Given the vast scale of AI’s data requirements, this data management process will likely need to be provisioned in the cloud, enabling flexibility and scalability and ensuring the project’s data needs can be met reliably.
It’s important to remember that creating a high-quality data foundation for AI doesn’t have to delay project delivery by months or years. This fear often stops companies from investing the time and effort needed for proper data management. In fact, many of the crucial data management processes required can be delivered to a high degree of quality at an increasingly rapid pace, because AI itself is the secret weapon for managing AI data.

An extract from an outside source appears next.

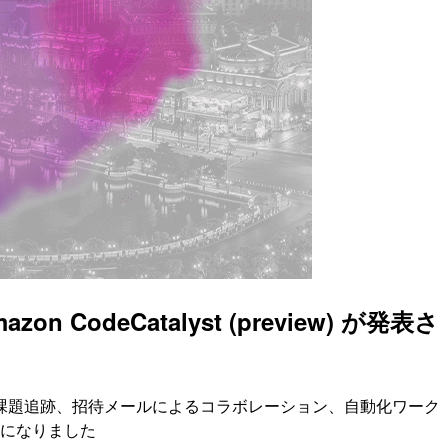
deCatalyst (preview) が発表さ
課題追跡、招待メールによるコラボレーション、自動化ワーク
ようになりました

By automating data governance, quality, and integration at scale, companies can perform the crucial tasks that deliver great quality data, without having to sacrifice on either quality or timeline. AI has the ability to carry out repetitive information processing at far faster-than-human speeds, both unlocking value and preserving rapid time-to-deployment pace.
Companies that seek to bypass the data management phase of GenAI projects are making a false economy. Although it requires a bit more time and effort up front, the value deficit in the long run will bite much harder. By ensuring their models are getting the right data, in the right format, at scale, organisations stand the best chance of achieving value both quickly and sustainably.